One finding in the poll that did not make it onto either morning news show: While a majority of the general public still approves of Barack Obama as commander-in-chief, a majority of these veterans do not. Pew reported:
Post-9/11 veterans give lower ratings than Americans overall to the way Obama is handling his duties as commander in chief—44% of those veterans approve and 47% disapprove, compared with a 53%-39% positive tilt among the general public. The views of pre-9/11 veterans are similar to those of post-9/11 veterans: 40% approve and 51% disapprove of the way the president is handling this aspect of his job.
Here's how ABC's Good Morning America and NBC's Today handled the poll in their 7am news updates, followed by more of what Pew actually reported:
JOSH ELLIOT: Friday now marks ten years since the start of the war in Afghanistan and a new poll this morning shows the toll on veterans. One-third of those who've served in Afghanistan and Iraq now say the wars were not worth fighting. And a majority say the U.S. should focus less on foreign affairs and more on domestic issues.
TAMRON HALL: One-third of U.S. veterans believe the wars in Iraq and Afghanistan were not worth fighting, according to a Pew Research opinion poll out today. The nonpartisan group surveyed veterans who served after 9/11 and also found 37% say they suffer from post-traumatic stress disorder. But 96% say they're proud of their service.

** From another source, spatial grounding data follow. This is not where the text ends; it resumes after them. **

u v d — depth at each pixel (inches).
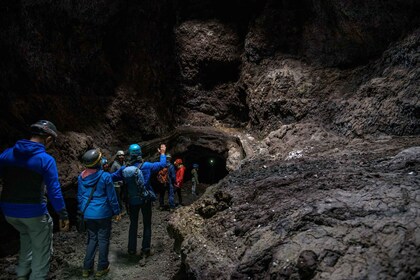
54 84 361.1
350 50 367.9
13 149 141.8
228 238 152.3
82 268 216.2
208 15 493.7
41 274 149.6
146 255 233.8
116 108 415.2
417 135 260.1
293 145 318.7
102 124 398.9
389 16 319.9
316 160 244.4
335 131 326.0
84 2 378.0
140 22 459.5
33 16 339.6
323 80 378.3
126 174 217.0
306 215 134.0
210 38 486.6
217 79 502.0
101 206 189.5
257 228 145.1
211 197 201.5
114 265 222.4
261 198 171.9
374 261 103.3
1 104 302.5
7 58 319.6
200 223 181.3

From the Pew Research Center's poll  of veterans:
50% of post-9/11 veterans say the decade-old war in Afghanistan has been worth fighting and 44% view the 8 1/2-year-old conflict in Iraq the same way — approval levels that are nine and eight percentage points higher, respectively, than among the general public. Post-9/11 veterans also assess these wars somewhat more favorably than do veterans who served prior to the terrorist attacks a decade ago.
Post-9/11 veterans are more apt than the general public to say the military operates efficiently — 67% vs. 58%. A majority (54%) of post-9/11 veterans think people generally get ahead in the military based on their hard work and ability, though veterans who served before 9/11 are more likely to say this (63%). By comparison, Americans overall are split 48%-48% on whether people generally get ahead in their job or career on the basis of hard work and ability.
Patriotic sentiment runs far stronger among post-9/11 veterans, 61% of whom say they are more patriotic than most other people in the country, than it does among the general public (37%). Among pre-9/11 veterans, 55% say they are more patriotic than most other Americans.
Those who have served since 9/11 — for whom a part of their mission has been to try to rebuild social, political and economic institutions in Afghanistan and Iraq—are much more likely than the general public (by 59% to 45%) and veterans who served in earlier eras (also 45%) to view such noncombat 'nation building' as an appropriate role for U.S. armed forces....
Post-9/11 veterans give lower ratings than Americans overall to the way Obama is handling his duties as commander in chief — 44% of those veterans approve and 47% disapprove, compared with a 53%-39% positive tilt among the general public. The views of pre-9/11 veterans are similar to those of post-9/11 veterans: 40% approve and 51% disapprove of the way the president is handling this aspect of his job.